Я молчу. Такой картошки, как здесь, в Фёдоровке да и в Мардаровке знать не знали. Эта — сушёная, вся какая-то коричневая, даже в супе не разбухает по-настоящему и пахнет непонятно чем. И морковка тоже сушёная, то ли дело наша, когда её прямо из грядки вырвешь. Но хуже всего кислая капуста. Бабушка капусту совсем иначе квасила. А эта — из больших армейских кадушек, я прямо не знаю, чем от неё несёт, какой-такой кислятиной, я так и давлюсь, когда дома велят есть эти самые щи, да ещё с сушёной картошкой и морковкой. Я их всегда стараюсь как-нибудь не доесть. Но, конечно, я не голодаю, можно было и не спрашивать у мамы. В школе ребята научили меня есть уголь — не от голода, а просто так, для развлечения. И чтобы ребята не думали, что я боюсь его есть. За зданием школы, у котельной, большая такая горка угля, всем хватает, кто захочет попробовать. Но, разумеется, мы не антрацит едим, а выбираем мягкие такие чёрные кусочки, будто бархатные. Они легко разжёвываются, и хотя вкус по первому разу показался мне так себе, я ни от кого не отставал: жуёшь да ещё и разговариваешь с ребятами о чём хочется. Лишь бы кто из учителей не увидел и не пожаловался родителям. Самое же вкусное жевание в Новосибирске — кусочки смолы, то ли кедровой, то ли из лиственницы. Её, говорят, как-то по-особому варят и, когда остынет, разрезают на кубики и продают на базаре. Такие розоватые кубики, а вкус — даже не передать! — кисловатый и терпкий, бодрый очень вкус, будто ты идёшь по тайге и дышишь не надышишься. Сначала ребята в классе меня раза два угостили, а потом я и отца попросил, и он, хоть и ухмыльнулся на мою просьбу, но всё же принёс в бумажке несколько кубиков. «Ты только в классе не вздумай жевать… А впрочем, я в твои годы тоже жевал — вишнёвую смолу, и даже во время уроков мы иногда умудрялись…» Мы с Тамаркой в Фёдоровке вишнёвую смолу тоже сколько раз жевали. Особенно после дождей много смолы проступает из щелей на стволах старых вишен.
— А у папы сколько братьев и сестёр?
— У папы сестёр нет. А братья? Один дядя Коля остался, — вздыхает мама, — а то было ещё два брата: Саша и другой Саша.
— Зачем же сразу два Саши? — удивляюсь я. — Разве так называют?

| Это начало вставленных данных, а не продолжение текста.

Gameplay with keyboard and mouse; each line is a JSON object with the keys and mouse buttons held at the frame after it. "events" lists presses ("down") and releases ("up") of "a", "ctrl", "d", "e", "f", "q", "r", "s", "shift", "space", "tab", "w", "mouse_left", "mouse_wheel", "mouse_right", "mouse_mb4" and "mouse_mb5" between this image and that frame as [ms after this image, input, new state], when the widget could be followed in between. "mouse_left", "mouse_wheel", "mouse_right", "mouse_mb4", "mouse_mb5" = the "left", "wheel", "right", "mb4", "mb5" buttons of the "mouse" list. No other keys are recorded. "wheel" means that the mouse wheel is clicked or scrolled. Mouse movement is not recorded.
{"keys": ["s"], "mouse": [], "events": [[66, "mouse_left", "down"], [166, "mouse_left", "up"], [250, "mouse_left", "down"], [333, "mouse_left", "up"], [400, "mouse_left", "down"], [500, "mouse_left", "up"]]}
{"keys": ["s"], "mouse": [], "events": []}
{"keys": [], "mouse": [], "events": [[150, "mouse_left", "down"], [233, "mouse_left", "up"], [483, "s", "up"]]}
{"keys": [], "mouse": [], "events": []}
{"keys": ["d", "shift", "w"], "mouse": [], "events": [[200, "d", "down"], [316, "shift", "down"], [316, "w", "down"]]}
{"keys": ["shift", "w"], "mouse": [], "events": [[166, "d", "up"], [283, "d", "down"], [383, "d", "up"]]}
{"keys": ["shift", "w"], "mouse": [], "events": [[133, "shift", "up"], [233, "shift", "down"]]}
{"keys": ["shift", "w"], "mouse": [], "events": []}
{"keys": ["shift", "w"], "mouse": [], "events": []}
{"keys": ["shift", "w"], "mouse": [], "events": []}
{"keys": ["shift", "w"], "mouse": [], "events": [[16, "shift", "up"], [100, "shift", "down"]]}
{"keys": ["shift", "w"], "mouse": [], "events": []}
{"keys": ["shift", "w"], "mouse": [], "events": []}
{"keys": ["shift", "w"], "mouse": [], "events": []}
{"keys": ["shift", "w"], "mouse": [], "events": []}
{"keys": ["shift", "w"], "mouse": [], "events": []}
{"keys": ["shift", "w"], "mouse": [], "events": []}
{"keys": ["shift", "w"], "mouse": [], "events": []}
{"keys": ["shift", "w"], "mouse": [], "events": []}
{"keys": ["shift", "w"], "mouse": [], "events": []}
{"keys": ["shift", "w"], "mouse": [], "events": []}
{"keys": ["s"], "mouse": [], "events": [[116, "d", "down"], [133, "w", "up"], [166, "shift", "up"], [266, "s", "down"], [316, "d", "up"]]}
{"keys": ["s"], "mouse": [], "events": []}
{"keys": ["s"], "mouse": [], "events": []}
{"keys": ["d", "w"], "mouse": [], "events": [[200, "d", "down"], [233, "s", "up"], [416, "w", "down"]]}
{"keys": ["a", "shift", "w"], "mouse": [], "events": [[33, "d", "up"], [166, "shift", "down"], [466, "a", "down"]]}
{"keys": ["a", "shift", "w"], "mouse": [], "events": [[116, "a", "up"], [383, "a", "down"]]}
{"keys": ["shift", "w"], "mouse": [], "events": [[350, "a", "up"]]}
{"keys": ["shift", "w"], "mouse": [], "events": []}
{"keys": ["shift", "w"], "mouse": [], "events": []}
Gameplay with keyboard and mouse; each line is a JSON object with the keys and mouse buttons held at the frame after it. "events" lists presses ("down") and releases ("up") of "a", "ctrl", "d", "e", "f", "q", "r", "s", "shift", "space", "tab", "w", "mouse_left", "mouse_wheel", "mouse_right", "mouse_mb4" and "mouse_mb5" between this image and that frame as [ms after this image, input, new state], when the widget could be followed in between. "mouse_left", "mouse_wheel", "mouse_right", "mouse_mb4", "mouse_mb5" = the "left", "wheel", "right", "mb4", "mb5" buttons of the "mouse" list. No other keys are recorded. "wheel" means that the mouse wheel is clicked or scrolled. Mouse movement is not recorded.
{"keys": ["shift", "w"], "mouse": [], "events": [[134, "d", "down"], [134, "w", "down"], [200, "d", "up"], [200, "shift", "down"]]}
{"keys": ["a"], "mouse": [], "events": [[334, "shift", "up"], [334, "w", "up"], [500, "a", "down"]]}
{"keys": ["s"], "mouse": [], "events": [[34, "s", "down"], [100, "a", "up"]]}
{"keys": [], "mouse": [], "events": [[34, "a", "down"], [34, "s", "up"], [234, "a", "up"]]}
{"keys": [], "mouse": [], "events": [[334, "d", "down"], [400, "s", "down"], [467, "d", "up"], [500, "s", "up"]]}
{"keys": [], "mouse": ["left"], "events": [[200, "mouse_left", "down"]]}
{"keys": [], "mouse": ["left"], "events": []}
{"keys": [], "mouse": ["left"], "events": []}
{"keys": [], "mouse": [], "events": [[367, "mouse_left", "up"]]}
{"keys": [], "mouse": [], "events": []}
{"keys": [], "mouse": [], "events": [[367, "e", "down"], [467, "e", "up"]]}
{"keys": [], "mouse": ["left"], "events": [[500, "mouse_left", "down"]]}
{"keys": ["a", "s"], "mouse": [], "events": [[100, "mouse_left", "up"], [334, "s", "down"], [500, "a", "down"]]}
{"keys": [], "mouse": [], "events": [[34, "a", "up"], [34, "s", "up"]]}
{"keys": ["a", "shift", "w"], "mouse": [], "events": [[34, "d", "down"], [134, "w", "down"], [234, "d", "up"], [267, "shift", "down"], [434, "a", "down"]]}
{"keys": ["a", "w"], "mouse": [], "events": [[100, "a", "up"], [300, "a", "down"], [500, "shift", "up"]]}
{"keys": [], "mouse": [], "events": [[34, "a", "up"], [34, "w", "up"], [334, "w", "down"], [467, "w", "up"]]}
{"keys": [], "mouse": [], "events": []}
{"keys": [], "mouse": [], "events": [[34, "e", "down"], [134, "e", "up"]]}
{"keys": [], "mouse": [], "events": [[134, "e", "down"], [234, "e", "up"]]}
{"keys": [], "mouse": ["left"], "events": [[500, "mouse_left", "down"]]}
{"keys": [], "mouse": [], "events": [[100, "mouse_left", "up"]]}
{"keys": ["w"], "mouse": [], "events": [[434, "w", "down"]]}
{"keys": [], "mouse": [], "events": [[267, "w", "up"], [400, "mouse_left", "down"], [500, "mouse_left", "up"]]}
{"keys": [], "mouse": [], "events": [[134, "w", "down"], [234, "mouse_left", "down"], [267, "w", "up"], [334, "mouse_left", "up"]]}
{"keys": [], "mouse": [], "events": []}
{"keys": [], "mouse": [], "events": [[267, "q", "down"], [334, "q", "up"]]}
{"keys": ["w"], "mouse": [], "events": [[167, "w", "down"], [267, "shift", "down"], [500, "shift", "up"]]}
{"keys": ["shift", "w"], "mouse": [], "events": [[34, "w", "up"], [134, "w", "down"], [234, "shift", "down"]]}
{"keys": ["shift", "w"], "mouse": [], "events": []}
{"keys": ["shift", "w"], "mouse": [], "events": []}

— Ну, не сразу, — объясняет мама. — Первым у дедушки Фёдора и бабушки Тани родился Саша, но он умер маленьким. А после Коли родился ещё мальчик, и они решили: давай назовём его Сашей, в память о первом.
— И тоже умер маленьким?
— Нет, ему уже было восемнадцать лет, когда это случилось. Он работал на лобогрейке, ну, ты знаешь, косилка такая, лошади её тянут, траву косит или жито… Это папа мне так рассказывал: жарко стало Саше сидеть на лобогрейке, увидел он в ярочке копанку — родничок такой, джерело, вода там даже в жару очень холодная. Он и окунулся в копанке. И скоро заболел воспалением лёгких… А тоди ликарств нияких нэ було, той Саша и помер вид жару, — опять у мамы звенят слёзы в голосе. — Папа кажэ: такий був Саша гарный парубок, красывий, вэсэлый, дюжий, самый сильный на всю Мардаривку. Ты сам распытай у батьки, вин богато всего про Сашу знае, дюжэ вин Сашу любыв.
— И когда он умер, Саша, до войны? до меня?
— Ну да, до войны. Ще батько твий був тоди хлопчиком… От зараз батько прыйдэ, — спохватывается она лукаво, — рассердится, что мы тут с тобой опять суржиком балакаем.
— Как это — суржиком?
— Это когда русский смешивают с украинским. Суржик — смесь такая: рожь с пшеницей пополам.
Да, уж отец точно не любит смешивать. «Если, — говорит, — поёшь украинскую песню, так спивай, а не то что „Ревёт и стонет Днепр широкий“. А русскую поёшь, так будь добр, пой по-русски, не гэкай и не экай».